When I got this week’s “Weekly Prompt” in my inbox, there was no question what book I would write about.
This book is an amazing blend of East and West, wisdom and humor, life and death. It is the epitome of friendship, humbleness and humanness. The number of highlights in my kindle edition mean that when I open up the ‘notes’ section, nearly the whole book is there. The book isn’t short and every yet word felt poignant.
The Book Of Joy is a masterpiece. In it, Douglas Carlton Abrams sits with two of the world’s greatest spiritual leaders for a 5 day conversation on Joy. The Dalai Lama hosted Desmond Tutu for this meeting that almost didn’t happen due to health issues. I am so glad that these two masters were able to come together for such an in depth look into their lives, practices and beliefs.
To whet your appetite, here are a few excerpts with a few notes from me:
“Discovering more joy does not, I’m sorry to say,” the Archbishop added as we began our descent, “save us from the inevitability of hardship and heartbreak. In fact, we my cry more easily, but we will laugh more easily, too. Perhaps we are just more alive. Yet as we discover more joy, we can face suffering in a way that ennobles rather than embitters. We have hardship without becoming hard. We have heartbreak without being broken.”

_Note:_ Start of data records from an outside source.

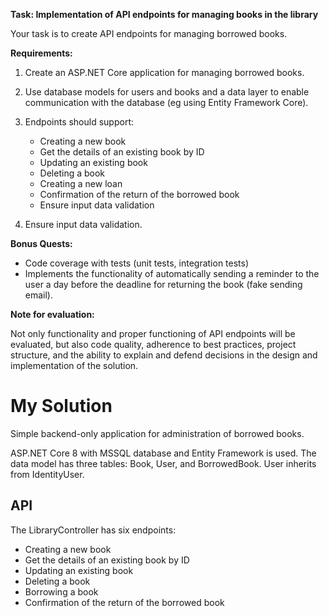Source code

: **Task: Implementation of API endpoints for managing books in the library**

Your task is to create API endpoints for managing borrowed books.

**Requirements:**

1. Create an ASP.NET Core application for managing borrowed books.
2. Use database models for users and books and a data layer to enable communication with the database (eg using Entity Framework Core).
3. Endpoints should support:

   * Creating a new book
   * Get the details of an existing book by ID
   * Updating an existing book
   * Deleting a book
   * Creating a new loan
   * Confirmation of the return of the borrowed book
   * Ensure input data validation
  
5. Ensure input data validation.
   
**Bonus Quests:**

   * Code coverage with tests (unit tests, integration tests)
   * Implements the functionality of automatically sending a reminder to the user a day before the deadline for returning the book (fake sending email).

**Note for evaluation:**

Not only functionality and proper functioning of API endpoints will be evaluated, but also code quality, adherence to best practices, project structure, and the ability to explain and defend decisions in the design and implementation of the solution.

# My Solution

 Simple backend-only application for administration of borrowed books. 

ASP.NET Core 8 with MSSQL database and Entity Framework is used. The data model has three tables: Book, User, and BorrowedBook. User inherits from IdentityUser.

## API

The LibraryController has six endpoints:

* Creating a new book
* Get the details of an existing book by ID
* Updating an existing book
* Deleting a book
* Borrowing a book
* Confirmation of the return of the borrowed book
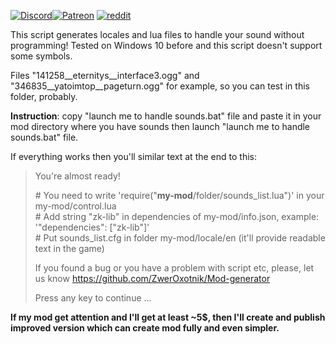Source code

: [![Discord](https://i.imgur.com/GYTxQdx.png)](https://discordapp.com/invite/YyJVUCa)[![Patreon](https://i.imgur.com/6n2ifle.png)](https://www.patreon.com/ZwerOxotnik) [![reddit](https://i.imgur.com/J1k7aGJ.png)](https://reddit.com/r/ZwerOxotnik)

This script generates locales and lua files to handle your sound without programming!
Tested on Windows 10 before and this script doesn't support some symbols.

Files "141258__eternitys__interface3.ogg" and "346835__yatoimtop__pageturn.ogg" for example, so you can test in this folder, probably.

**Instruction**: copy "launch me to handle sounds.bat" file and paste it in your mod directory where you have sounds then launch "launch me to handle sounds.bat" file.

If everything works then you'll similar text at the end to this:

>You're almost ready!
>
> \# You need to write 'require("__my-mod__/folder/sounds_list.lua")' in your my-mod/control.lua\
> \# Add string "zk-lib" in dependencies of my-mod/info.json, example: '"dependencies": ["zk-lib"]'\
> \# Put sounds_list.cfg in folder my-mod/locale/en (it'll provide readable text in the game)
>
> If you found a bug or you have a problem with script etc, please, let us know
> https://github.com/ZwerOxotnik/Mod-generator
>
>
> Press any key to continue ...

**If my mod get attention and I'll get at least ~5$, then I'll create and publish improved version which can create mod fully and even simpler.**
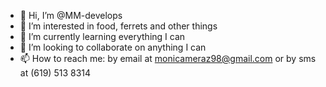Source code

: - 👋 Hi, I’m @MM-develops
- 👀 I’m interested in food, ferrets and other things
- 🌱 I’m currently learning everything I can
- 💞️ I’m looking to collaborate on anything I can 
- 📫 How to reach me: by email at monicameraz98@gmail.com or by sms at (619) 513 8314

<!---
MM-develops/MM-develops is a ✨ special ✨ repository because its `README.md` (this file) appears on your GitHub profile.
You can click the Preview link to take a look at your changes.
--->
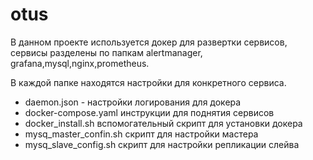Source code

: # otus
В данном проекте используется докер для развертки сервисов,
сервисы разделены по папкам alertmanager, grafana,mysql,nginx,prometheus.

В каждой папке находятся настройки для конкретного сервиса.

+ daemon.json - настройки логирования для докера
+ docker-compose.yaml инструкции для поднятия сервисов
+ docker_install.sh вспомогательный скрипт для установки докера
+ mysq_master_confin.sh скрипт для настройки мастера
+ mysq_slave_config.sh скрипт для настройки репликации слейва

This, though spoken by the Archbishop, is a central idea of Chinese medicine. All of the emotions are meant to be felt and experienced. As soon as they are, they should be transformed and released. Only emotions that are held within the body cause pain, emotional difficulty, life stagnation.
“From the moment of birth, every human being wants to discover happiness and avoid suffering. No differences in our culture or our education or our religion affect this. From the very core of our being, we simply desire joy and contentment.” ~HH Dalai Lama
If this isn’t a lesson for the times, I don’t know what is. NO DIFFERENCES to who we are change this fact. We all want to experience joy.
“There are going to be frustrations in life. The question is not: How do I escape? It is: How can I use this as something positive?” Archbishop Desmond Tutu
This is something I discuss with patients often. As someone who has coached many women who were struggling on their journey toward motherhood, this question comes up a lot: How can I avoid the disappointment if it doesn’t happen again? Can I hope less so that I hurt less?
We, however, cannot lessen disappointment, pain and hurt by lessening hope, joy and contentment. The point is not to avoid the pain, but to move through it as gracefully as possible (even if graceful for you means shattering wine glasses against a brick wall). The next step is to ADD meaning.
I don’t always believe that everything happens for a reason. I believe that things happen and then we add meaning and reason to make sense of the events. I also believe that adding sense and meaning is our responsibility and it was allows us to transform emotions, to grow and to avoid being heartbroken, bitter and angry.
I’ll leave you with this quote from HH Dalai Lama:
“So, on that level, I have tried to make people aware that the ultimate source of happiness is simply a healthy body and a warm heart.”
Go on and read, with warm hearts and open minds.
Make 2018 more joyful, more compassionate and more content.